Among those seeking to enter graduate school in 2009, the most popular fields were business, engineering, and the social and behavioral sciences. The area with the fastest growth in interest, however, was the health sciences, in which applications rose by 14.6 percent over the period studied.
The report shows that women reached a milestone in the 2008-9 academic year by, for the first time, accounting for a majority of doctorates awarded in the United States. Women had already accounted for solid majorities of degrees awarded at the associate, bachelor's, and master's levels.
Men appeared to regain some ground, however, in terms of their share of all graduate students. Reversing a long-term trend, men's total enrollment in graduate schools grew by a faster rate than enrollments of women from 2008 to 2009. Men's enrollments rose by 6.7 percent, and women's increased by 4.7 percent.
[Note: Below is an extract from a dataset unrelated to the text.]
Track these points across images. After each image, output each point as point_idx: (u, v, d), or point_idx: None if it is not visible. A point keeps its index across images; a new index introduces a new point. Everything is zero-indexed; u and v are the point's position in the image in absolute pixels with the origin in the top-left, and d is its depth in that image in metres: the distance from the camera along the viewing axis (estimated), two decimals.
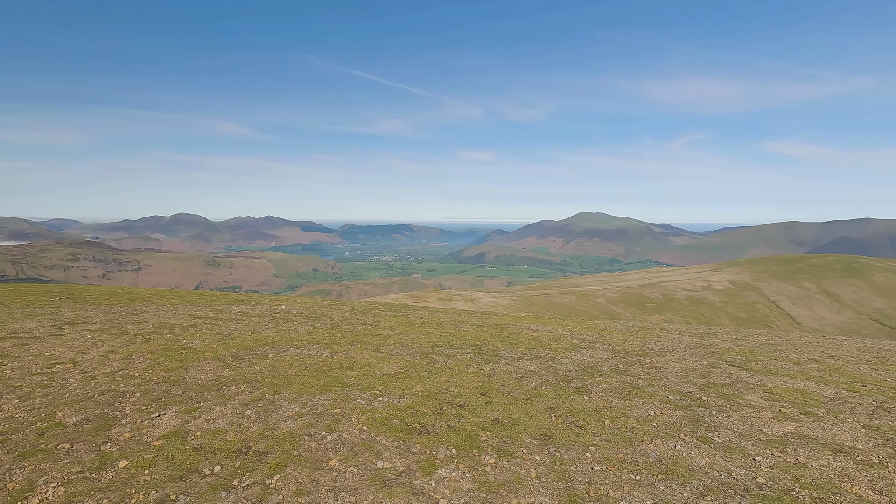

The share of graduate students who were women varied greatly by race, ethnicity, and citizenship status. For example, women accounted for about 71 percent of black U.S. students but just 42 percent of international students who enrolled in graduate schools for the first time in 2009.
Among other key findings, the annual report says:
•Minority representation in U.S. graduate schools continued to grow, rising from 28.3 percent of first-time domestic enrollment in 2008 to 29.1 percent in 2009.
•International students' share of first-time graduate enrollments dropped from 18 percent in 2008 to 16.5 percent in 2009.
•From 2008 to 2009, first-time graduate enrollment increased faster at the doctoral level than at the master's level, rising by 6.3 percent at the former and 5.1 percent at the latter. Nevertheless, about three-fourths of all graduate students enrolled in 2008-9 were at the master's level, and almost 90 percent of graduate degrees conferred that year were master's degrees.